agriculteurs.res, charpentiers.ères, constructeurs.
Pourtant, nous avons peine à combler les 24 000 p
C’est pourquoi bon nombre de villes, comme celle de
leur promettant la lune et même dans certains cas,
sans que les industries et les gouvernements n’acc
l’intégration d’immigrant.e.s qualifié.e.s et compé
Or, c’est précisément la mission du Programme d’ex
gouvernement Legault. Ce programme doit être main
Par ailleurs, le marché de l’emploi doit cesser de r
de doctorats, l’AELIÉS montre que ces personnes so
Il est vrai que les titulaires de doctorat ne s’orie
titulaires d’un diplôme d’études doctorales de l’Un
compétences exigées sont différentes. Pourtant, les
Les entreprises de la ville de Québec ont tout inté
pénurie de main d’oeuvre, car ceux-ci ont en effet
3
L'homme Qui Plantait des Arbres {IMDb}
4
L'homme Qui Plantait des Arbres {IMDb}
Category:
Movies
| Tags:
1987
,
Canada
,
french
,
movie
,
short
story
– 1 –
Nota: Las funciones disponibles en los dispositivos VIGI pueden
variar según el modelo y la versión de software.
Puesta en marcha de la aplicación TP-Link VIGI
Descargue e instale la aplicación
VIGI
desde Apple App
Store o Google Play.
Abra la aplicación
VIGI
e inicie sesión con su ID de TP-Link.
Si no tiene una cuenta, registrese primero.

> Aim of the task:
Would you be able to transcribe every line of the data exactly?

> Task response:
agriculteurs.res, charpentiers.ères, constructeurs.
Pourtant, nous avons peine à combler les 24 000 p
C’est pourquoi bon nombre de villes, comme celle de
leur promettant la lune et même dans certains cas,
sans que les industries et les gouvernements n’acc
l’intégration d’immigrant.e.s qualifié.e.s et compé
Or, c’est précisément la mission du Programme d’ex
gouvernement Legault. Ce programme doit être main
Par ailleurs, le marché de l’emploi doit cesser de r
de doctorats, l’AELIÉS montre que ces personnes so
Il est vrai que les titulaires de doctorat ne s’orie
titulaires d’un diplôme d’études doctorales de l’Un
compétences exigées sont différentes. Pourtant, les
Les entreprises de la ville de Québec ont tout inté
pénurie de main d’oeuvre, car ceux-ci ont en effet
3
L'homme Qui Plantait des Arbres {IMDb}
4
L'homme Qui Plantait des Arbres {IMDb}
Category:
Movies
| Tags:
1987
,
Canada
,
french
,
movie
,
short
story
– 1 –
Nota: Las funciones disponibles en los dispositivos VIGI pueden
variar según el modelo y la versión de software.
Puesta en marcha de la aplicación TP-Link VIGI
Descargue e instale la aplicación
VIGI
desde Apple App
Store o Google Play.
Abra la aplicación
VIGI
e inicie sesión con su ID de TP-Link.
Si no tiene una cuenta, registrese primero.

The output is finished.